▸ **Try it**: Exactly the lines below from the line with "EDITAL DE CONVOCAÇÃO Nº 012/2026" through the line with "Bursa Şubesi Bey Sarayı Komisyonu Üyesi" must make up the answer, both ends included and pictures left out.

▸ **Supplied information**:
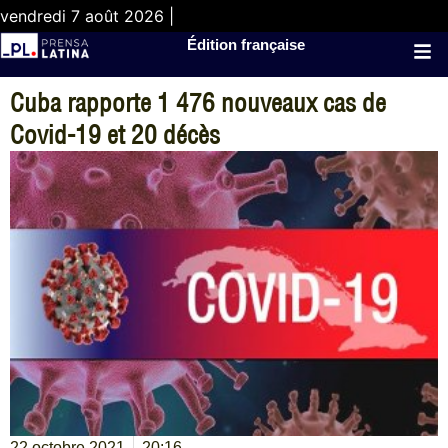
vendredi 7 août 2026 |
Édition française
Cuba rapporte 1 476 nouveaux cas de
Covid-19 et 20 décès
22 octobre 2021
20:16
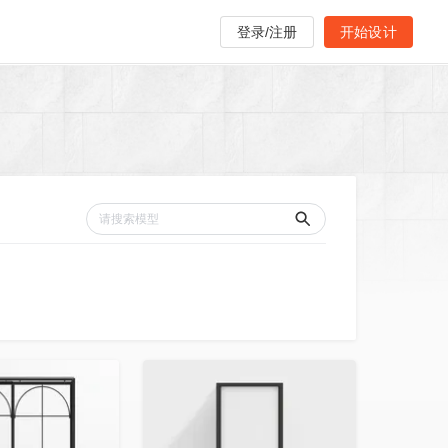
登录/注册
开始设计
收藏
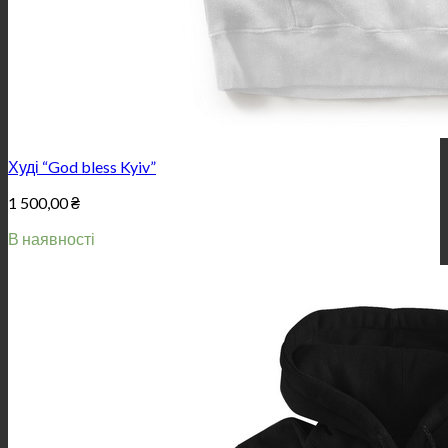
Худі “God bless Kyiv”
1 500,00
₴
В наявності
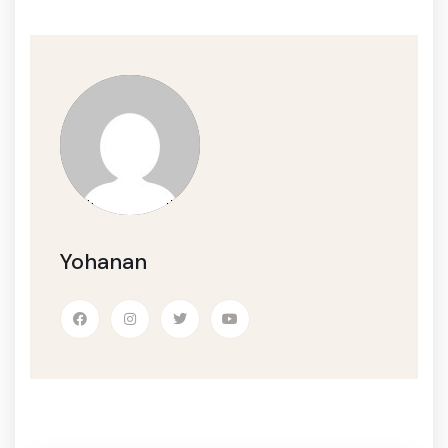
Yohanan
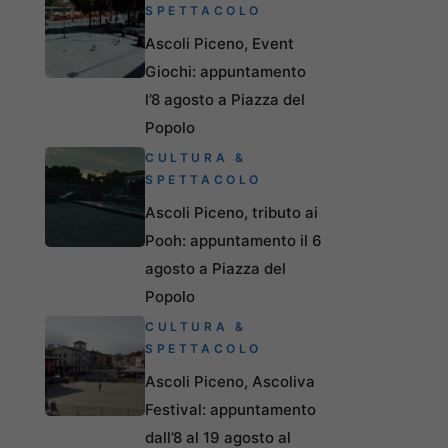
SPETTACOLO
Ascoli Piceno, Event
Giochi: appuntamento
l’8 agosto a Piazza del
Popolo
CULTURA &
SPETTACOLO
Ascoli Piceno, tributo ai
Pooh: appuntamento il 6
agosto a Piazza del
Popolo
CULTURA &
SPETTACOLO
Ascoli Piceno, Ascoliva
Festival: appuntamento
dall’8 al 19 agosto al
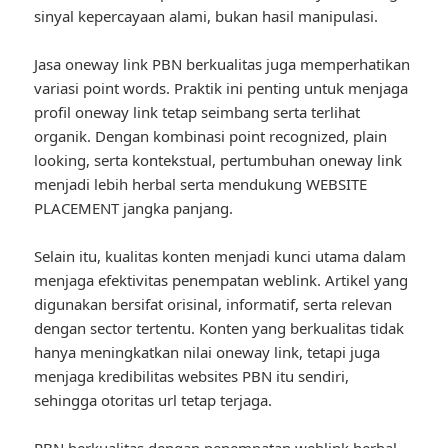
sinyal kepercayaan alami, bukan hasil manipulasi.
Jasa oneway link PBN berkualitas juga memperhatikan
variasi point words. Praktik ini penting untuk menjaga
profil oneway link tetap seimbang serta terlihat
organik. Dengan kombinasi point recognized, plain
looking, serta kontekstual, pertumbuhan oneway link
menjadi lebih herbal serta mendukung WEBSITE
PLACEMENT jangka panjang.
Selain itu, kualitas konten menjadi kunci utama dalam
menjaga efektivitas penempatan weblink. Artikel yang
digunakan bersifat orisinal, informatif, serta relevan
dengan sector tertentu. Konten yang berkualitas tidak
hanya meningkatkan nilai oneway link, tetapi juga
menjaga kredibilitas websites PBN itu sendiri,
sehingga otoritas url tetap terjaga.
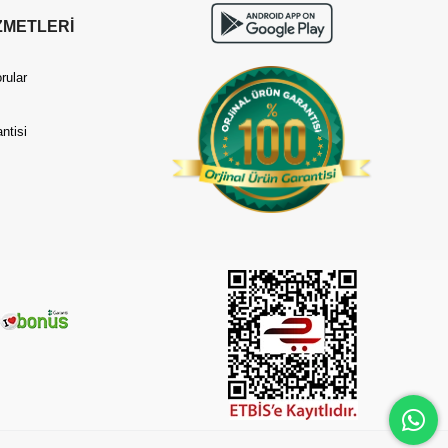
ZMETLERİ
rular
ntisi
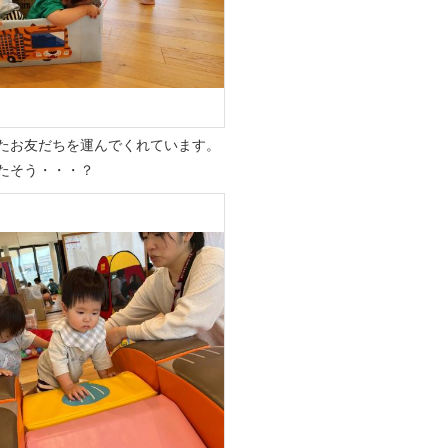
たお友だちを運んでくれています。
たそう・・・？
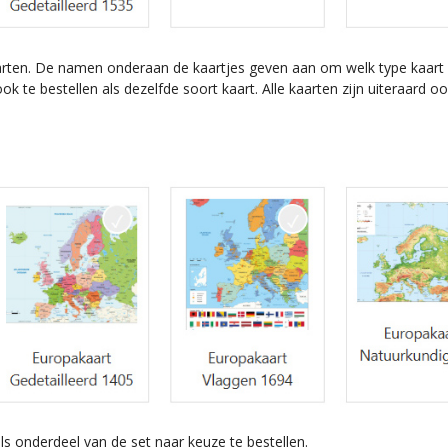
arten. De namen onderaan de kaartjes geven aan om welk type kaart 
 te bestellen als dezelfde soort kaart. Alle kaarten zijn uiteraard oo
s onderdeel van de set naar keuze te bestellen.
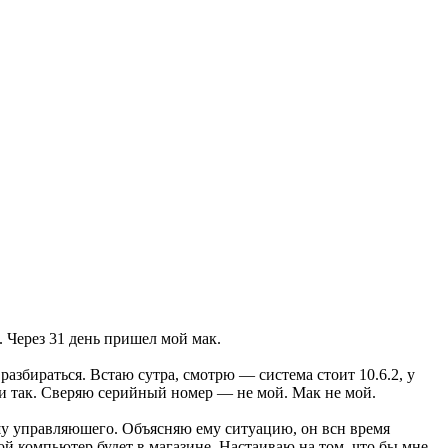
. Через 31 день пришел мой мак.
разбираться. Встаю сутра, смотрю — система стоит 10.6.2, у
ли так. Сверяю серийный номер — не мой. Мак не мой.
рошу управляюшего. Объясняю ему ситуацию, он всн время
ой компьютер будет в магазине. Настаиваю на том, что бы мне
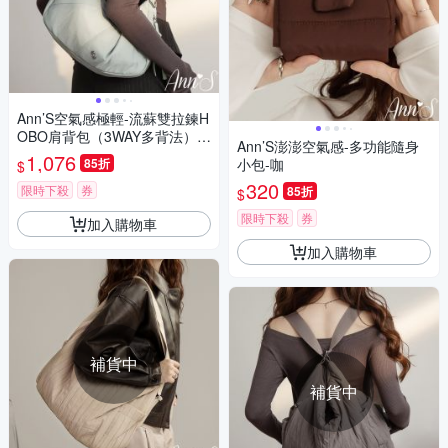
Ann’S空氣感極輕-流蘇雙拉鍊H
OBO肩背包（3WAY多背法）-
Ann’S澎澎空氣感-多功能隨身
藍
1,076
85折
小包-咖
$
320
限時下殺
券
85折
$
限時下殺
券
加入購物車
加入購物車
補貨中
補貨中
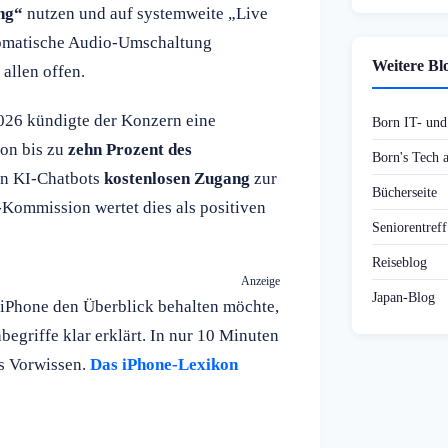
ng“
nutzen und auf systemweite „Live
utomatische Audio-Umschaltung
Weitere Bl
allen offen.
026 kündigte der Konzern eine
Born IT- un
on bis zu
zehn Prozent des
Born's Tech
en KI-Chatbots
kostenlosen Zugang
zur
Bücherseite
Kommission wertet dies als positiven
Seniorentref
Reiseblog
Anzeige
Japan-Blog
iPhone den Überblick behalten möchte,
egriffe klar erklärt. In nur 10 Minuten
es Vorwissen.
Das iPhone-Lexikon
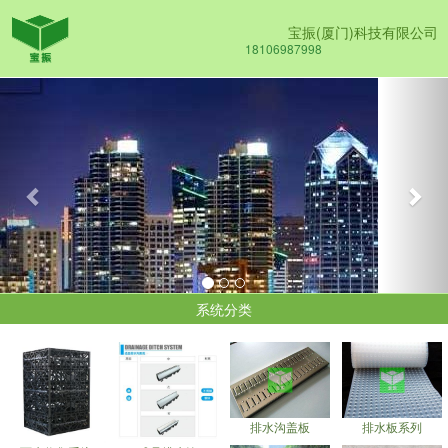
宝振(厦门)科技有限公司
18106987998
Previous
Nex
系统分类
排水沟盖板
排水板系列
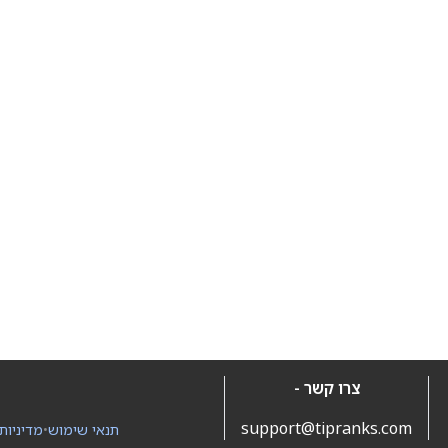
צרו קשר -
support@tipranks.com
תנאי שימוש
•
מדיניות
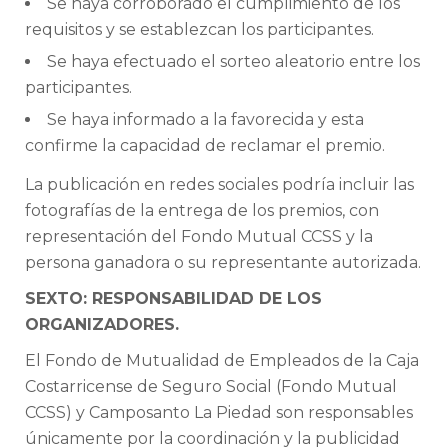
Se haya corroborado el cumplimiento de los
requisitos y se establezcan los participantes.
Se haya efectuado el sorteo aleatorio entre los
participantes.
Se haya informado a la favorecida y esta
confirme la capacidad de reclamar el premio.
La publicación en redes sociales podría incluir las
fotografías de la entrega de los premios, con
representación del Fondo Mutual CCSS y la
persona ganadora o su representante autorizada.
SEXTO: RESPONSABILIDAD DE LOS
ORGANIZADORES.
El Fondo de Mutualidad de Empleados de la Caja
Costarricense de Seguro Social (Fondo Mutual
CCSS) y Camposanto La Piedad son responsables
únicamente por la coordinación y la publicidad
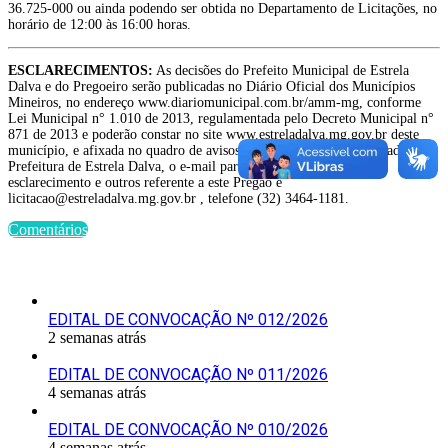
36.725-000 ou ainda podendo ser obtida no Departamento de Licitações, no
horário de 12:00 às 16:00 horas.
ESCLARECIMENTOS:
As decisões do Prefeito Municipal de Estrela
Dalva e do Pregoeiro serão publicadas no Diário Oficial dos Municípios
Mineiros, no endereço www.diariomunicipal.com.br/amm-mg, conforme
Lei Municipal n° 1.010 de 2013, regulamentada pelo Decreto Municipal n°
871 de 2013 e poderão constar no site www.estreladalva.mg.gov.br deste
município, e afixada no quadro de avisos localizado no hall de entrada da
Prefeitura de Estrela Dalva, o e-mail para contato, pedidos de
esclarecimento e outros referente a este Pregão é
licitacao@estreladalva.mg.gov.br , telefone (32) 3464-1181.
Comentários
Últimas Publicações
EDITAL DE CONVOCAÇÃO Nº 012/2026
2 semanas atrás
EDITAL DE CONVOCAÇÃO Nº 011/2026
4 semanas atrás
EDITAL DE CONVOCAÇÃO Nº 010/2026
4 semanas atrás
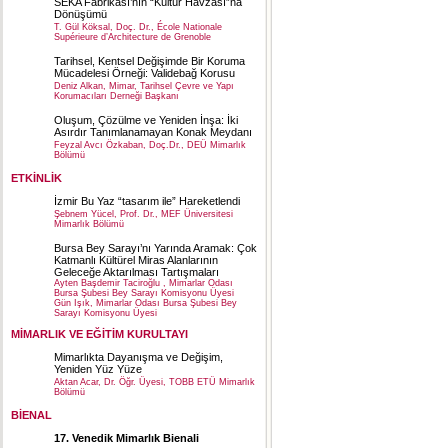
SEKA Fabrikası’nın “Kültür Havzası”na
Dönüşümü
T. Gül Köksal, Doç. Dr., École Nationale
Supérieure d’Architecture de Grenoble
Tarihsel, Kentsel Değişimde Bir Koruma
Mücadelesi Örneği: Validebağ Korusu
Deniz Alkan, Mimar, Tarihsel Çevre ve Yapı
Korumacıları Derneği Başkanı
Oluşum, Çözülme ve Yeniden İnşa: İki
Asırdır Tanımlanamayan Konak Meydanı
Feyzal Avcı Özkaban, Doç.Dr., DEÜ Mimarlık
Bölümü
ETKİNLİK
İzmir Bu Yaz “tasarım ile” Hareketlendi
Şebnem Yücel, Prof. Dr., MEF Üniversitesi
Mimarlık Bölümü
Bursa Bey Sarayı’nı Yarında Aramak: Çok
Katmanlı Kültürel Miras Alanlarının
Geleceğe Aktarılması Tartışmaları
Ayten Başdemir Taciroğlu , Mimarlar Odası
Bursa Şubesi Bey Sarayı Komisyonu Üyesi
Gün Işık, Mimarlar Odası Bursa Şubesi Bey
Sarayı Komisyonu Üyesi
MİMARLIK VE EĞİTİM KURULTAYI
Mimarlıkta Dayanışma ve Değişim,
Yeniden Yüz Yüze
Aktan Acar, Dr. Öğr. Üyesi, TOBB ETÜ Mimarlık
Bölümü
BİENAL
17. Venedik Mimarlık Bienali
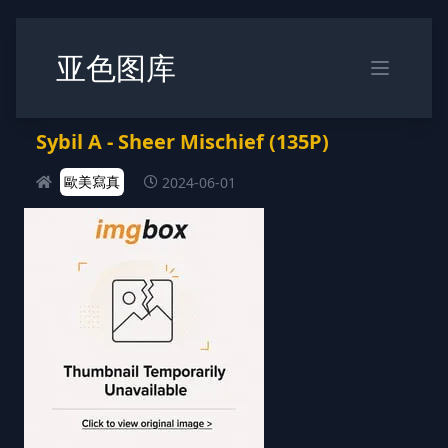
亚色图库
Sybil A - Sheer Mischief (135P)
歐美寫真
2024-06-01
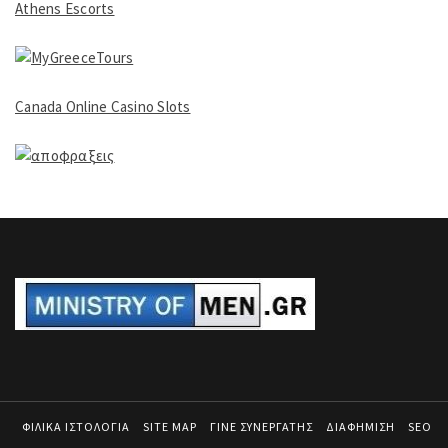
Athens Escorts
Canada Online Casino Slots
ΦΙΛΙΚΑ ΙΣΤΟΛΟΓΙΑ
SITE MAP
ΓΙΝΕ ΣΥΝΕΡΓΑΤΗΣ
ΔΙΑΦΗΜΙΣΗ
SEO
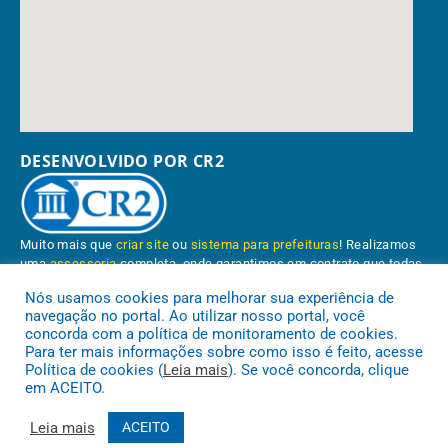
DESENVOLVIDO POR CR2
Muito mais que
criar site
ou
sistema para prefeituras
! Realizamos
uma
assessoria
completa, onde garantimos em contrato que todas
as exigências das
leis de transparência pública
serão atendidas.
Nós usamos cookies para melhorar sua experiência de
navegação no portal. Ao utilizar nosso portal, você
Conheça o
PNTP
e o
Radar da Transparência Pública
concorda com a política de monitoramento de cookies.
Para ter mais informações sobre como isso é feito, acesse
Política de cookies (
Leia mais
). Se você concorda, clique
em ACEITO.
Prefeitura Municipal de Paragominas.
Todos os direitos reservados a
Leia mais
ACEITO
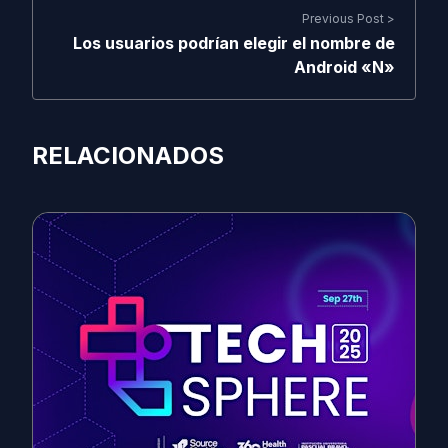
Previous Post >
Los usuarios podrían elegir el nombre de
Android «N»
RELACIONADOS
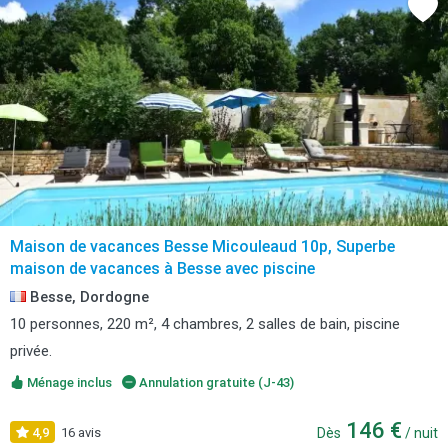
Maison de vacances Besse Micouleaud 10p, Superbe
maison de vacances à Besse avec piscine
Besse, Dordogne
10 personnes, 220 m², 4 chambres, 2 salles de bain, piscine
privée.
Ménage inclus
Annulation gratuite (J-43)
146 €
4,9
16 avis
Dès
/ nuit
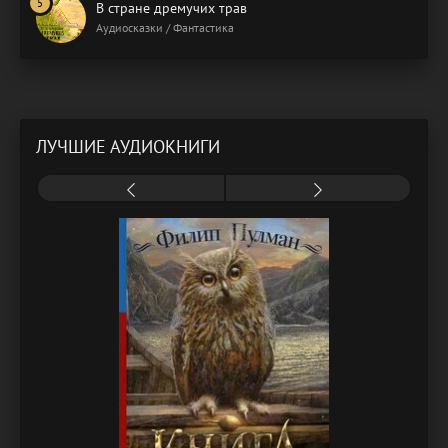
В стране дремучих трав
Аудиосказки / Фантастика
ЛУЧШИЕ АУДИОКНИГИ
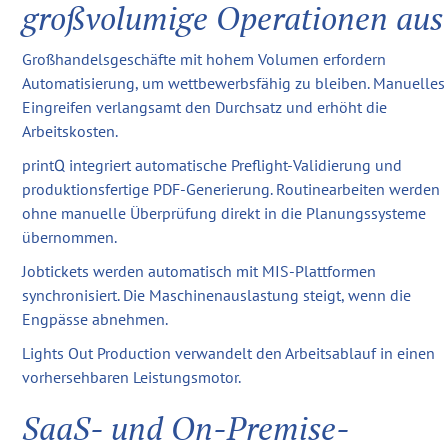
großvolumige Operationen aus
Großhandelsgeschäfte mit hohem Volumen erfordern
Automatisierung, um wettbewerbsfähig zu bleiben. Manuelles
Eingreifen verlangsamt den Durchsatz und erhöht die
Arbeitskosten.
printQ integriert automatische Preflight-Validierung und
produktionsfertige PDF-Generierung. Routinearbeiten werden
ohne manuelle Überprüfung direkt in die Planungssysteme
übernommen.
Jobtickets werden automatisch mit MIS-Plattformen
synchronisiert. Die Maschinenauslastung steigt, wenn die
Engpässe abnehmen.
Lights Out Production verwandelt den Arbeitsablauf in einen
vorhersehbaren Leistungsmotor.
SaaS- und On-Premise-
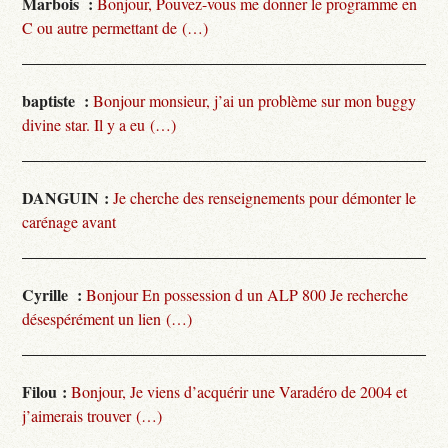
Marbois :
Bonjour, Pouvez-vous me donner le programme en
C ou autre permettant de (…)
baptiste :
Bonjour monsieur, j’ai un problème sur mon buggy
divine star. Il y a eu (…)
DANGUIN :
Je cherche des renseignements pour démonter le
carénage avant
Cyrille :
Bonjour En possession d un ALP 800 Je recherche
désespérément un lien (…)
Filou :
Bonjour, Je viens d’acquérir une Varadéro de 2004 et
j’aimerais trouver (…)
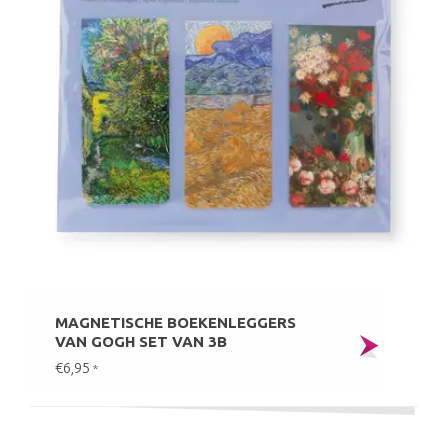
MAGNETISCHE BOEKENLEGGERS
VAN GOGH SET VAN 3B
€6,95
*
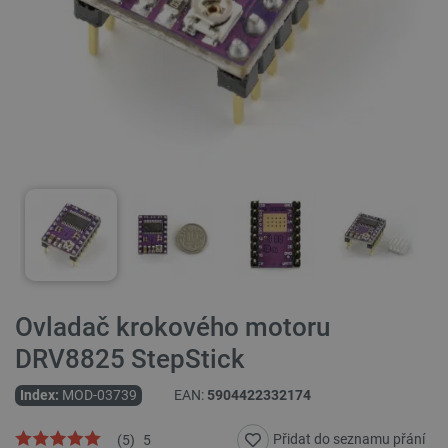
Ovladač krokového motoru
DRV8825 StepStick
Index:
MOD-03739
EAN:
5904422332174
Přidat do seznamu přání
(
5
)
5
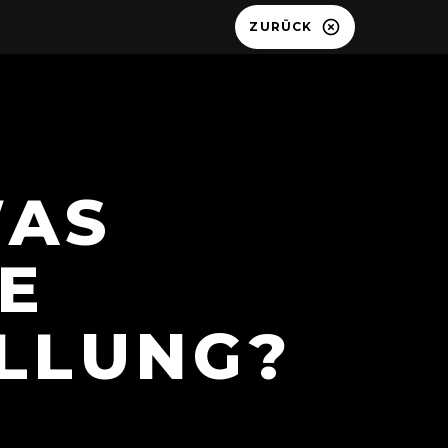
ZURÜCK
WAS
E
LLUNG?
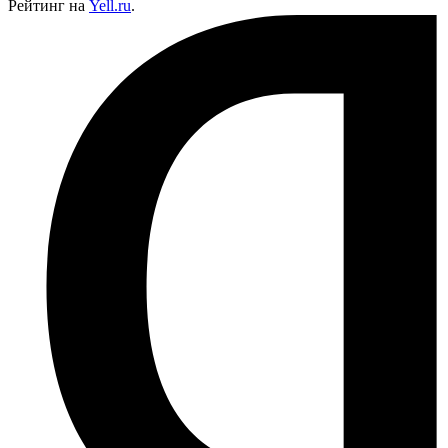
Рейтинг на
Yell.ru
.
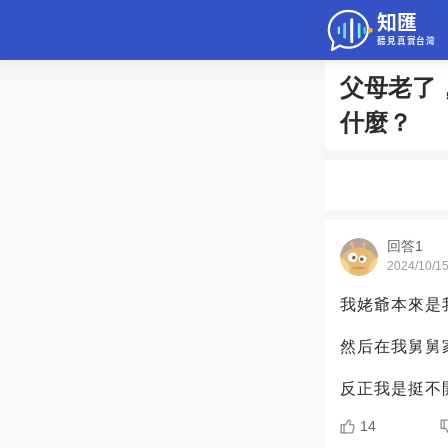
父母老了
問答
什麼？
綜合問題
老年病科普
回答1
2024/10/1
我姥爺本來是
然后在我舅舅
反正我是挺不
14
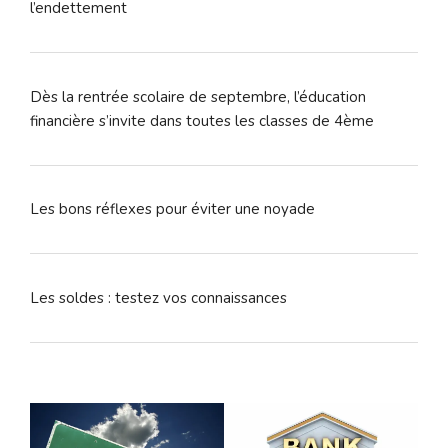
l’endettement
Dès la rentrée scolaire de septembre, l’éducation
financière s’invite dans toutes les classes de 4ème
Les bons réflexes pour éviter une noyade
Les soldes : testez vos connaissances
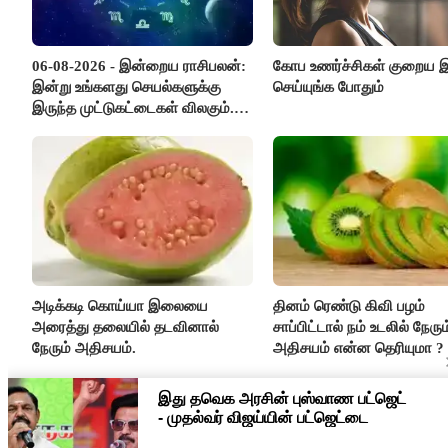
06-08-2026 - இன்றைய ராசிபலன்:
கோப உணர்ச்சிகள் குறைய
இன்று உங்களது செயல்களுக்கு
செய்யுங்க போதும்
இருந்த முட்டுகட்டைகள் விலகும்.
எதிர்பார்த்த உதவிகள் கிடைக்கும்.
பணவரத்து கூடும்..!
அடிக்கடி கொய்யா இலையை
தினம் ரெண்டு கிவி பழம்
அரைத்து தலையில் தடவினால்
சாப்பிட்டால் நம் உடலில் நேரும
நேரும் அதிசயம்.
அதிசயம் என்ன தெரியுமா ?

▸ **Exercise answer**:
EDITAL DE CONVOCAÇÃO Nº 012/2026
2 semanas atrás
EDITAL DE CONVOCAÇÃO Nº 011/2026
4 semanas atrás
EDITAL DE CONVOCAÇÃO Nº 010/2026
4 semanas atrás
SEKA Fabrikası’nın “Kültür Havzası”na
Dönüşümü
T. Gül Köksal, Doç. Dr., École Nationale
Supérieure d’Architecture de Grenoble
Tarihsel, Kentsel Değişimde Bir Koruma
Mücadelesi Örneği: Validebağ Korusu
Deniz Alkan, Mimar, Tarihsel Çevre ve Yapı
Korumacıları Derneği Başkanı
Oluşum, Çözülme ve Yeniden İnşa: İki
Asırdır Tanımlanamayan Konak Meydanı
Feyzal Avcı Özkaban, Doç.Dr., DEÜ Mimarlık
Bölümü
ETKİNLİK
İzmir Bu Yaz “tasarım ile” Hareketlendi
Şebnem Yücel, Prof. Dr., MEF Üniversitesi
Mimarlık Bölümü
Bursa Bey Sarayı’nı Yarında Aramak: Çok
Katmanlı Kültürel Miras Alanlarının
Geleceğe Aktarılması Tartışmaları
Ayten Başdemir Taciroğlu , Mimarlar Odası
Bursa Şubesi Bey Sarayı Komisyonu Üyesi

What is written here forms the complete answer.